> **Records from a data collection**:

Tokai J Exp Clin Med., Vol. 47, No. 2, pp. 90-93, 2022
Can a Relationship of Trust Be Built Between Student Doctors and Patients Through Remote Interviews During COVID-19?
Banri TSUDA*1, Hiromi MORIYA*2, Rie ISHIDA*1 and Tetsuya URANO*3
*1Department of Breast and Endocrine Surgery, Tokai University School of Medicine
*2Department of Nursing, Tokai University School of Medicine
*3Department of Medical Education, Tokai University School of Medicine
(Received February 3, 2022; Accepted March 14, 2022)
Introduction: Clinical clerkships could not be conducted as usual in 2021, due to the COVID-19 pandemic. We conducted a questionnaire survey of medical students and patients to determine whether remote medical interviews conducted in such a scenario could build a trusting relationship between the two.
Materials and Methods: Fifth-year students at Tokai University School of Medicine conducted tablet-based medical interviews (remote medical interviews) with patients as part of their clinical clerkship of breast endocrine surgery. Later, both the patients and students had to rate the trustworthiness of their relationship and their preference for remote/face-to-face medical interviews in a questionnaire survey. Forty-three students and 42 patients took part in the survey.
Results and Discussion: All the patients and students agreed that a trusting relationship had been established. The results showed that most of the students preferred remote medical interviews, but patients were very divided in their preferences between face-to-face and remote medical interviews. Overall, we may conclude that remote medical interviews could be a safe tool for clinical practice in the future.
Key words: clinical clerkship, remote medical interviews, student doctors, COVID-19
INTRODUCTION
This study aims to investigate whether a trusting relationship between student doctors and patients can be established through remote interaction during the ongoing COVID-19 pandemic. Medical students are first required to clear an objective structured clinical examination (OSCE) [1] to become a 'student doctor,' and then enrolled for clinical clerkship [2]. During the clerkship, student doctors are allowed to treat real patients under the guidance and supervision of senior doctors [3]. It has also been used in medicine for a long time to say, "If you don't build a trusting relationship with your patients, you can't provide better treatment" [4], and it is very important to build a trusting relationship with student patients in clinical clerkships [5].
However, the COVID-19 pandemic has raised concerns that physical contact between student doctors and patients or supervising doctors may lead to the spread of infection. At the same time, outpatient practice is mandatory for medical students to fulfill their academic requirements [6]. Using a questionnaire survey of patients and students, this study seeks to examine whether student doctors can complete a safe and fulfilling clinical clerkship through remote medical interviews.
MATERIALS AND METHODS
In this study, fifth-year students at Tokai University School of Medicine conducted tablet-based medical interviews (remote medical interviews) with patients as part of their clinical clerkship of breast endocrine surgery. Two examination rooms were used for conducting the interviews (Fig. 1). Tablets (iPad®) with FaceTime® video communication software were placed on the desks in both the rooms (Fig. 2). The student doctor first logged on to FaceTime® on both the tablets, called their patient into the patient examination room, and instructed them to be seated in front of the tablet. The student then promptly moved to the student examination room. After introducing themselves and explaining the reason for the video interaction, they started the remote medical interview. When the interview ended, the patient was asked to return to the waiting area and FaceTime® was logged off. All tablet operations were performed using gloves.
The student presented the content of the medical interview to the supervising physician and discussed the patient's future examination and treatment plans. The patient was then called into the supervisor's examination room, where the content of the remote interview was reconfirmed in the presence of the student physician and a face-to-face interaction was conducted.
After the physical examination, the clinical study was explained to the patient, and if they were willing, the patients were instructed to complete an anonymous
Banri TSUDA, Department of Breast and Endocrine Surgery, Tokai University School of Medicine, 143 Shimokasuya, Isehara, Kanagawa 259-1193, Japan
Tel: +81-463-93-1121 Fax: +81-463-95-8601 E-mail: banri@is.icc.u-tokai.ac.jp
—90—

> **WHAT THE EXERCISE ASKS**: Filter the data for the string "physical". Copy each matching line.

> **RESULT BELOW**:
However, the COVID-19 pandemic has raised concerns that physical contact between student doctors and patients or supervising doctors may lead to the spread of infection. At the same time, outpatient practice is mandatory for medical students to fulfill their academic requirements [6]. Using a questionnaire survey of patients and students, this study seeks to examine whether student doctors can complete a safe and fulfilling clinical clerkship through remote medical interviews.
After the physical examination, the clinical study was explained to the patient, and if they were willing, the patients were instructed to complete an anonymous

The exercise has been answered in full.